Friday, January 10, 2014

The value of local professional events

Susan and I take the opportunity to attend lots of local events of relevance to the work we do. We are fortunate to be based in the San Francisco Bay Area, where many such events are held. Years ago, both of us contributed to the start of these local events by being on the founding committee for BayCHI, the San Francisco Bay Area chapter of SIGCHI (the ACM Special Interest Group in Computer-Human Interaction). I had the privilege of serving as BayCHI's first program chair, responsible (for 12 years) for BayCHI's monthly speaker series most often held at Xerox PARC. Susan programmed events for the local chapter of the Human Factors Society.

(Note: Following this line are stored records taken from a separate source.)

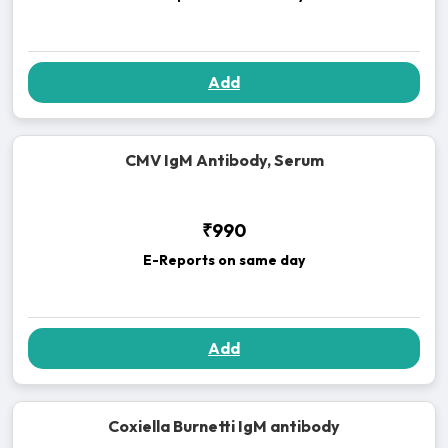
Add
CMV IgM Antibody, Serum
₹990
E-Reports on same day
Add
Coxiella Burnetti IgM antibody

Today, the BayCHI monthly speaker series is still going strong, but it has been joined by many others. Programs that one or both of us attend include those focused on the quantified self, lean UX, online community management, enterprise UX, design strategy and research, homeless innovation, healthcare redesign, social media, interaction design, entrepreneurship, mobile UX, health technology, creativity, service design, patient engagement, and leveraging technology for social impact.

We particularly like the programs in which we can participate. We've both led such programs, including my interview of Jon Kolko and Don Norman at the Academy of Art University (see photo above), and Susan's hosting the Stanford d.school's crash course in design thinking in Sydney (see photo at left). And we enjoy participating in design jams -- often two day workshops in which multidisciplinary teams identify and design potential solutions to real-world wicked problems. I've participated in six design jams, one of which focused on healthy food access and preparation problems experienced in a poor and rough neighborhood of San Francisco, one of which addressed how Goodwill might repurpose textiles they collect that are currently going to waste, and one focused on redesigning the business model for Fair Trade USA. We both participated in a d.school design jam focused on easing the challenges student immigrants face when navigating the U.S. legal system, and Susan participated on the winning team in a design jam focused on helping corporations and city management embrace the new peer-to-peer economy.

All these events help keep us fresh and current. We embrace them as an important extension of our worklife, and we encourage others to do the same. If you don't live in an area with lots of these kinds of events, consider making your contribution to the growth of the peer-to-peer economy by organizing one or more. You'll be glad you did.